Dogs suffer from different types of oral hygiene than humans do. Both species have many different bacterium thriving in their mouths and neither would be considered clean. You can’t measure comparative cleanliness when so many bacteria are species specific.
Both humans and dogs can develop periodontal disease, a serious gum infection that loosens and eventually detaches teeth. Scientists have found two distinct species within the family P. gingivalis which is found in human plaque. It’s sibling P. gulae has been found in dogs. Both thrive on periodontal tissues, eating up the gums and reducing teeth to cavities.
As for cavities they’re largely caused by the bacteria Streproccus mutans which feed on sugar which is much more common in the human diet.
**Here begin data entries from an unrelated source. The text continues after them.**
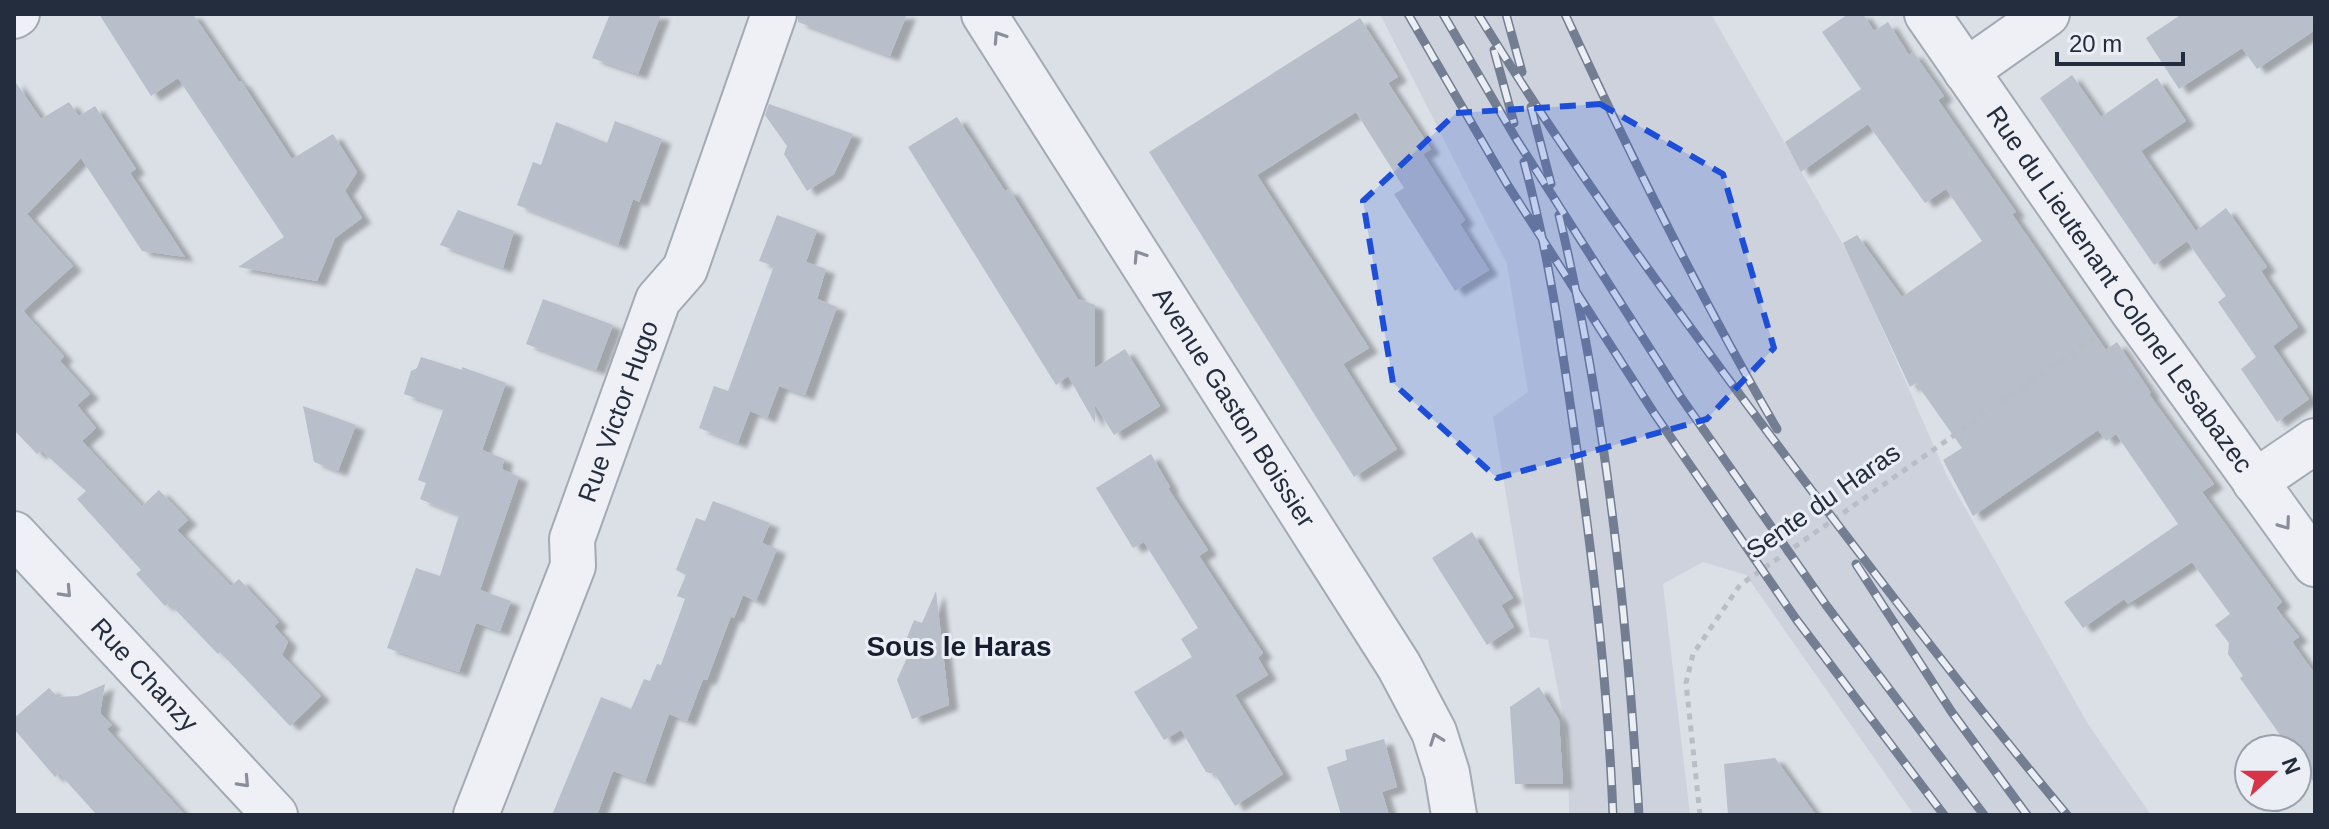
<svg xmlns="http://www.w3.org/2000/svg" width="2329" height="829" viewBox="0 0 2329 829" font-family="Arial,sans-serif">
<style>
.built{fill:#cdd2dc}
.building{fill:#b8beca;filter:url(#shadow)}
.lines{fill:none;stroke-linecap:round;stroke-linejoin:round}
.minor-casing{stroke:#a4aab4;stroke-width:48}
.path{stroke:#b9bdc5;stroke-width:5;stroke-dasharray:6 6;stroke-linecap:butt}
.minor{stroke:#eef0f5;stroke-width:44}
.rail-casing{stroke:#747e92;stroke-width:9}
.rail{stroke:#ebeff5;stroke-width:6;stroke-dasharray:18;stroke-linecap:butt}
.oneway{stroke:#898e9a}
.marked{fill:#1d4ed8;fill-opacity:0.2;stroke:#1d4ed8;stroke-width:6;stroke-dasharray:16 10;stroke-linejoin:round}
.labels{text-anchor:middle;stroke-width:6;stroke-linejoin:round;paint-order:stroke}
.street-label{font-size:26px;fill:#242d3e;stroke:#ebeff5}
.neighbourhood-label{font-size:28px;font-weight:bold;fill:#171e2f;stroke:#ebeff5}
</style>
<defs>
<filter id="shadow"><feDropShadow dx="9" dy="5" stdDeviation="2" flood-color="#0004"/></filter>
</defs>
<rect width="100%" height="100%" fill="#dbe0e7"/>
<polygon class="built" points="1380,14 1711,14 1853,262 1947,476 2088,724 2151,815 1914,815 1746,575 1703,562 1663,584 1690,815 1569,815 1568,741 1548,640 1530,637 1493,417 1528,392 1507,264"/>
<g class="building">
<polygon points="99,14 193,14 239,82 241,81 292,159 333,134 357,172 345,191 362,218 335,238 317,281 238,267 284,237 178,78 151,96"/>
<polygon points="610,14 661,14 638,74 592,58"/>
<polygon points="798,14 907,14 890,56 798,22"/>
<polygon points="1848,14 1863,14 1874,31 1888,22 1909,55 1913,52 1944,96 1938,100 2016,212 2012,214 2106,350 2117,342 2151,393 2149,394 2214,484 2202,492 2282,602 2276,608 2299,637 2292,642 2315,674 2315,784 2297,759 2297,749 2290,749 2240,678 2243,676 2228,654 2229,643 2215,625 2230,614 2192,562 2128,604 2124,599 2083,628 2064,602 2178,524 2116,434 2106,441 2098,430 1973,516 1943,460 1962,448 1916,383 1910,387 1843,243 1857,235 1902,297 1982,241 1946,189 1925,203 1868,124 1801,172 1785,142 1861,89 1822,32"/>
<polygon points="2182,14 2315,14 2315,30 2257,69 2242,48 2179,89 2146,38"/>
<polygon points="1360,18 1398,77 1388,83 1431,149 1423,154 1465,220 1460,224 1489,270 1455,291 1394,194 1404,188 1356,112 1257,175 1369,348 1343,364 1397,449 1354,477 1149,152"/>
<polygon points="2072,75 2101,117 2157,78 2186,121 2141,151 2196,231 2226,208 2267,267 2261,271 2298,327 2273,346 2309,399 2277,422 2241,369 2256,357 2218,302 2226,296 2187,241 2154,265 2040,98"/>
<polygon points="14,80 41,119 69,102 79,116 95,106 136,169 130,173 185,257 142,251 81,158 27,214 73,266 23,311 64,356 60,361 90,394 77,405 96,428 82,441 142,506 159,490 188,520 177,530 231,586 239,579 279,622 274,626 288,642 282,655 321,696 290,726 220,652 218,654 169,603 165,606 136,574 141,570 77,499 86,491 42,451 37,454 14,430"/>
<polygon points="769,104 853,134 834,174 807,191 784,154 787,146 765,115"/>
<polygon points="957,117 1005,191 1009,189 1078,299 1095,305 1095,368 1125,349 1160,406 1114,435 1095,405 1095,423 1068,376 1056,385 908,147"/>
<polygon points="615,121 662,139 639,202 633,199 618,245 517,205 533,162 541,165 556,122 607,143"/>
<polygon points="458,210 514,231 503,268 440,245"/>
<polygon points="777,215 817,230 806,262 826,269 817,299 837,307 805,395 779,386 767,418 750,411 738,443 699,428 714,386 728,391 774,266 759,261"/>
<polygon points="543,299 613,325 596,370 526,344"/>
<polygon points="421,357 462,370 462,367 506,383 482,450 504,459 502,469 519,477 480,590 511,601 500,631 476,623 459,672 387,648 416,568 440,576 459,515 420,499 426,483 418,480 444,408 404,394 411,371 417,368"/>
<polygon points="303,406 356,425 338,471 314,462"/>
<polygon points="1151,454 1170,487 1168,488 1208,550 1199,556 1263,653 1258,658 1268,675 1235,695 1283,774 1235,806 1215,774 1206,772 1181,730 1164,740 1134,692 1192,657 1181,639 1198,628 1144,542 1133,548 1096,488"/>
<polygon points="713,501 770,523 762,543 777,549 756,601 743,595 734,618 731,616 707,680 703,679 687,721 669,714 645,782 613,771 597,815 552,815 601,697 631,709 644,679 650,681 657,664 661,665 685,599 677,596 686,575 676,570 696,518 705,521"/>
<polygon points="1472,532 1513,598 1501,605 1514,627 1487,645 1432,558"/>
<polygon points="936,591 949,705 912,719 897,680 909,653 902,650 914,620 922,623"/>
<polygon points="105,684 100,713 112,725 107,729 185,815 97,815 59,773 55,777 14,729 14,718 49,688 58,697 78,696"/>
<polygon points="1539,687 1559,720 1563,784 1515,784 1510,707"/>
<polygon points="1384,739 1397,787 1382,792 1389,815 1341,815 1327,767 1347,760 1345,750"/>
<polygon points="1775,758 1816,815 1728,815 1724,764"/>
</g>
<g class="lines">
<defs>
<g id="minor">
<path id="s1" d="M984,14L1399,666L1434,732L1447,773L1454,815"/>
<path id="s2" d="M1927,14L2132,310L2315,564"/>
<polyline points="14,16 17,14"/>
<polyline points="1966,71 2047,14"/>
<polyline points="2255,482 2315,441"/>
<path id="s3" d="M14,534L275,815"/>
<path id="s4" d="M476,815L573,566L572,539L658,300L685,269L774,14"/>
</g>
</defs>
<use href="#minor" class="minor-casing"/>
<polyline class="path" points="1700,815 1686,683 1693,654 1740,585 2099,334"/>
<use href="#minor" class="minor"/>
<defs>
<g id="rail">
<polyline points="1408,14 1507,184 1654,413 1796,619 1944,815"/>
<polyline points="1443,14 1515,137 1680,396 1826,605 1984,815"/>
<path d="M1478,14C1580,180 1695,336 1812,491C1895,600 1979,710 2067,815"/>
<polyline points="1506,14 1522,72"/>
<path d="M1565,14C1630,155 1699,295 1777,429"/>
<polyline points="1494,50 1514,123"/>
<polyline points="1531,107 1551,184"/>
<path d="M1524,162C1548,250 1561,340 1574,430C1593,557 1608,686 1613,815"/>
<path d="M1559,215C1606,411 1627,614 1639,815"/>
<polyline points="1856,564 1951,711 2027,815"/>
</g>
</defs>
<use href="#rail" class="rail-casing"/>
<use href="#rail" class="rail"/>
</g>
<defs><path id="oneway-chevron" d="M-2-3.5L2.5 0L-2 3.5" fill="none" stroke-width="1.6" stroke-linecap="round" stroke-linejoin="round" transform="scale(2)"/></defs>
<g class="oneway">
<use href="#oneway-chevron" transform="translate(999 37) rotate(-123)"/>
<use href="#oneway-chevron" transform="translate(1139 256) rotate(-123)"/>
<use href="#oneway-chevron" transform="translate(2285 524) rotate(54)"/>
<use href="#oneway-chevron" transform="translate(66 592) rotate(47)"/>
<use href="#oneway-chevron" transform="translate(1436 739) rotate(-110)"/>
<use href="#oneway-chevron" transform="translate(244 782) rotate(47)"/>
</g>
<path class="marked" d="M1600,104L1723,174L1774,348L1707,419L1497,478L1393,383L1363,201L1456,113Z"/>
<g class="labels">
<g class="street-label">
<text dy="9" stroke="none"><textPath href="#s2" startOffset="336">Rue du Lieutenant Colonel Lesabazec</textPath></text>
<text dy="9" stroke="none"><textPath href="#s1" startOffset="466">Avenue Gaston Boissier</textPath></text>
<text dy="9" stroke="none"><textPath href="#s4" startOffset="430">Rue Victor Hugo</textPath></text>
<text transform="translate(1823 501) rotate(-35)" y="9">Sente du Haras</text>
<text dy="9" stroke="none"><textPath href="#s3" startOffset="192">Rue Chanzy</textPath></text>
</g>
<g class="neighbourhood-label">
<text x="959" y="656">Sous le Haras</text>
</g>
</g>
<rect width="2329" height="829" fill="none" stroke="#242d3e" stroke-width="32"/>
<g transform="translate(2273 773) rotate(69)"><circle r="38" fill="#ebeff5" stroke="#9ba1ac" stroke-width="2"/>
<path d="M0-6L14 30L0 20L-14 30Z" fill="#d83448"/>
<text y="-12" font-size="22" font-weight="bold" text-anchor="middle" fill="#242d3e">N</text>
</g>
<path d="M2057 52v12h126v-12" fill="none" stroke="#242d3e" stroke-width="4"/>
<text x="2069" y="52" font-size="24" fill="#242d3e" stroke="#ebeff5" stroke-width="6" paint-order="stroke">20 m</text>
</svg>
It’s hard to compare cleanliness when there’s such a vast number of bacteria thriving in either species mouths. Bacteria that’s harmful to the human isn’t necessarily harmful to the dog.
It’s OK, Go Ahead And Let Your Dog Kiss You
Since dogs eat and lick a lot of gross stuff and don’t brush their own teeth it’s up to you help maintain their dental hygiene. Oral care is extremely important to both us and dogs alike. Keep their vaccines current and make wellness exam visits with your vet. Dental problems are on of the most common reasons dogs visit their veterinarian; preventative care will help.
If you want to give your dog a kiss go for it, it’s probably safer than kissing another human; your dogs mouth bacteria isn’t likely to be harmful to you.
They love us unconditionally, if we want to give them a kiss for that I don’t see any harm.